Sampras was by no means the only seed to struggle on the red clay as 10th-seeded Australian youngster Lleyton Hewitt went down in three sets to last year's finalist, Argentinean Mariano Zabaleta, who advanced 5-7, 6-3, 6-2.

Hewitt was looking to improve on his three titles this year and his fourth place in the ATP champions' race after dumping Davis Cup teammate Mark Philippoussis in his opener but sank without trace after going 0-5 down in the decider.

Tim Henman and current ATP champions' race leader Magnus Norman both avoided the seeds' graveyard, however, on a day when wet weather held up proceedings.

British eighth-seed Henman battled back from a set down to oust unseeded Frenchman Jerome Golmard 2-6, 6-4, 6-1 and book a place in the last 16 where he will face Zabaleta.

Norman, fresh from his win in Rome at the weekend, struggled initially before overcoming German wildcard Rainer Schuttler 3-6, 6-3, 6-1.
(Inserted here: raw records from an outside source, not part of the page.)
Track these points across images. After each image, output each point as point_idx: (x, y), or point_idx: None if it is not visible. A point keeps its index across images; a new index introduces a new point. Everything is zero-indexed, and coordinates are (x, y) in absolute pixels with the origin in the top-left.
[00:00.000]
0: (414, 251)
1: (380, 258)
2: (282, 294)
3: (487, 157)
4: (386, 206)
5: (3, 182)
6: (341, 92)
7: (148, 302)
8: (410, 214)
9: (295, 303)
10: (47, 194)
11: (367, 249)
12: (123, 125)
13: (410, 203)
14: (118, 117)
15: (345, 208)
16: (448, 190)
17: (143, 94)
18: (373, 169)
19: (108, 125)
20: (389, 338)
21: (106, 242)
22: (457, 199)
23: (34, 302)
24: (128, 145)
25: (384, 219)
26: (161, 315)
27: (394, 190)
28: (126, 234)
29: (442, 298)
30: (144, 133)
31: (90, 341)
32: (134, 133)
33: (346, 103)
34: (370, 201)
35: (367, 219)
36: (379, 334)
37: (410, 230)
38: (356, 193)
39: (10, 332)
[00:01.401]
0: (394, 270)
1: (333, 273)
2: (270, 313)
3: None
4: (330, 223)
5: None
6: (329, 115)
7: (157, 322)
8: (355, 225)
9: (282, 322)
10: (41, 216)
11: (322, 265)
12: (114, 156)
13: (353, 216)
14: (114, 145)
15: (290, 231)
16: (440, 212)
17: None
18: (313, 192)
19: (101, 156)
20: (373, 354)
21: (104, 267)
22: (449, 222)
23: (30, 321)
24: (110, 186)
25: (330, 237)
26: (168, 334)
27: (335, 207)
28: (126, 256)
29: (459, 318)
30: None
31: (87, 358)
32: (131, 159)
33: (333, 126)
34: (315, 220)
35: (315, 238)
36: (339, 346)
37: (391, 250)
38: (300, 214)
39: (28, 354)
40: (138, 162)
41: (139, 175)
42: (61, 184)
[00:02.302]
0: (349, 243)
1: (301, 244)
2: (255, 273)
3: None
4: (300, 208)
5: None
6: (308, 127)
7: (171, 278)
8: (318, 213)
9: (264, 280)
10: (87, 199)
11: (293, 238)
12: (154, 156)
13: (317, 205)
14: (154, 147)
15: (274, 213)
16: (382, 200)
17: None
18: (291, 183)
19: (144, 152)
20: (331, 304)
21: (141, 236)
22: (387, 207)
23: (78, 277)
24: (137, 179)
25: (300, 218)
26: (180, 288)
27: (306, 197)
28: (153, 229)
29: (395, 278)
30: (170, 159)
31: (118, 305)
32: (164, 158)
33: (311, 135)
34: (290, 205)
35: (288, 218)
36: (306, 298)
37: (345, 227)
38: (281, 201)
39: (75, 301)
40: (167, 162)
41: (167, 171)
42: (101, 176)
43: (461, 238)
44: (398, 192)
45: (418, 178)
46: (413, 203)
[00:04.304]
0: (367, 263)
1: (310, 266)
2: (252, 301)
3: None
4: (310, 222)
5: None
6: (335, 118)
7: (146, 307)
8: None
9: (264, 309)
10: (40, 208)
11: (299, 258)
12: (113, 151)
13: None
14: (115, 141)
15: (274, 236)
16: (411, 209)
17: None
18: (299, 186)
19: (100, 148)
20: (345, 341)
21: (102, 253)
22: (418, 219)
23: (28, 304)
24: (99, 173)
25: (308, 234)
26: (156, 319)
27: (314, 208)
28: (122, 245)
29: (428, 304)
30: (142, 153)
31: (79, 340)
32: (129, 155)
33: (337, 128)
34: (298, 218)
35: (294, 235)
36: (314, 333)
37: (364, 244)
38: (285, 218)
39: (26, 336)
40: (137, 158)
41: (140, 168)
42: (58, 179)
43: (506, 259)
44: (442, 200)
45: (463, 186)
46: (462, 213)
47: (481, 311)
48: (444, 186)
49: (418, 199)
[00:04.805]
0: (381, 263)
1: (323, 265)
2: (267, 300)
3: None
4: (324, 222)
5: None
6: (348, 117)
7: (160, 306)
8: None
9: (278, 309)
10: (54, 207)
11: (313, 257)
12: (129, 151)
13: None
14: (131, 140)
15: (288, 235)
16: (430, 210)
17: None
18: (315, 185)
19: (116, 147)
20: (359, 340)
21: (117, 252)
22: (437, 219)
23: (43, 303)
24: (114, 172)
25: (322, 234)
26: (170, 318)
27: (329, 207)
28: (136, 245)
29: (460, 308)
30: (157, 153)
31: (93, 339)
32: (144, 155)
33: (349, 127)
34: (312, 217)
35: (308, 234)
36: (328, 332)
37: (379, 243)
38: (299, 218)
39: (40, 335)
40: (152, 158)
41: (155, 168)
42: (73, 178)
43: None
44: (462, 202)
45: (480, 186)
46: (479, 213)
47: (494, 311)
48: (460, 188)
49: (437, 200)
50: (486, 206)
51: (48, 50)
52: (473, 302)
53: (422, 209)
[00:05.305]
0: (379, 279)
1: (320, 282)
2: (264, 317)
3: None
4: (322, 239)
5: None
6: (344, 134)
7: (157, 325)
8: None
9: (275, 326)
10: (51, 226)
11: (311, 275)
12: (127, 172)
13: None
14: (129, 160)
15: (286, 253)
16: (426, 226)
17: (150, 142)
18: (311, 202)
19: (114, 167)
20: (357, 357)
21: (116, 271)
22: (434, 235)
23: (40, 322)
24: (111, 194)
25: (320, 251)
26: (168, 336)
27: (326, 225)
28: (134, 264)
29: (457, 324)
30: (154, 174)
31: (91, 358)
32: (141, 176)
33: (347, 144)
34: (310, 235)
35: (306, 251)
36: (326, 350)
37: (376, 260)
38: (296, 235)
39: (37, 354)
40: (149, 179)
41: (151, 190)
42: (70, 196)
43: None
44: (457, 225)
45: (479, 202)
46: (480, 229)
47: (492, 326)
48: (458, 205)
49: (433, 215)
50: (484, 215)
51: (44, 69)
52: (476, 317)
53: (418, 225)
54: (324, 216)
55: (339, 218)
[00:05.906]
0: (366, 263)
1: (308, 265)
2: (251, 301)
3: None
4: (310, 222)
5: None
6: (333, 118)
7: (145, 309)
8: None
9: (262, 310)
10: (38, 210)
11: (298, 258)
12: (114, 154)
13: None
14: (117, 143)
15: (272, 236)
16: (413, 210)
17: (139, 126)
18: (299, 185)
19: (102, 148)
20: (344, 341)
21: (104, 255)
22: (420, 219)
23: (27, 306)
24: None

The 25-year-old Henman, who like Sampras still has to overcome his antipathy to claycourt tennis ahead of the French Open in two weeks, benefited from having the centre court's sliding canopy roof brought into action when heavy rain fell after opening set, in which he said his tennis was ``abysmal.''

The roof may have suited Henman - ``I was delighted they closed the roof. It broke up the match and gave me the chance to talk things through'' with coach David Felgate - but, metaphorically, it fell in on Sampras, whose preparations for the French Open, the only Grand Slam he has yet to win, now lie in ruins.

``I felt I was hitting the ball fine,'' said 28-year- old Sampras afterwards. ``But that's clay.'' Di Pasquale, ranked 53 in the champions race, followed a simple but effective recipe - attack. ``I wanted to try to put him under pressure and force him into making mistakes,'' he explained.

Sampras surrendered his serve in the seventh game of the opening set, then found himself broken to love as Di Pasquale, finding the lines with a welter of brilliant returns, moved 4-3 ahead in the second set to close the door on the former world No. 1, who was returning from a thigh muscle injury.

The results: Mariano Zabaleta bt Lleyton Hewitt 5-7, 6-3, 6-2; Magnus Norman bt Rainer Schuttler 3-6, 6-3, 6-1.

Earlier results: Arnaud Di Pasquale bt Pete Sampras 6-4, 6-4; Andrei Pavel bt Juan Carlos Ferrero 6-4, 6-4; Tim Henman bt Jerome Golmard 2-6, 6-4, 6-1; Marcelo Rios bt Michael Kohlmann 6- 1, 6-0.